─── EXCERPTED TEXT

Clothes, as we have seen, play a major role in the stories of Yaakov and his children.   This theme continues and comes to a head in this week's parasha.  Yosef is rushed from the dungeon, and in preparation for his meeting with Pharaoh, he shaves and changes his clothes.  This change of clothing is of minor significance - he is merely making himself presentable before meeting the great and mighty Pharaoh.  But it presages another change of clothes, one that takes place after his meeting with Pharaoh.  And this one is of great consequence:

And Pharaoh took off his ring from his hand, and put it upon Joseph's hand, and arrayed him in vestures of fine linen, and put a gold chain about his neck.  (Breishit 41:42)

When Pharaoh dresses Yosef in the linen and the gold, when he gives Yosef his own ring, he is seeking to transform Yosef's very identity.  And it is not just his clothes which change.  He adopts a new, Egyptian name, and marries into a royal family.  And he rides around in a chariot, the very symbol of Egyptian culture and society.  Now he is to be seen fully as an Egyptian, and not just as any Egyptian, but as one with power and status to boot.

This is Pharaoh's intent.  If Yosef will be taking on a position of power, then he must be seen as one of the ruling class.  But how did Yosef feel about all of this?  Was he doing what was necessary, just to get along, or was he an active and eager participant in this transformation?

It seems that the latter is the case.  Yosef names his first son Menashe because God has helped him to forget his father's house.  He is looking to leave his painful and difficult past behind him.  His family, the land of Canaan - these were just sources of pain.  Now he has a chance to start over, to be fruitful, to be successful.    It is not for naught that he does not reach out to his father in all these years.  He wants to forget, be a new man.  No longer Yosef, but Zaphnat Paneyach.

──────
─── LISTED ENTRIES

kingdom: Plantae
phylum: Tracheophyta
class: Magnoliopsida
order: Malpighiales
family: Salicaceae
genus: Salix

──────

WHAT IS ASKED — Translate this sentence from the passage on Yosef's change of clothes into Spanish: "He adopts a new, Egyptian name, and marries into a royal family."

WORKED ANSWER — Adopta un nombre nuevo, egipcio, y entra por matrimonio en una familia real.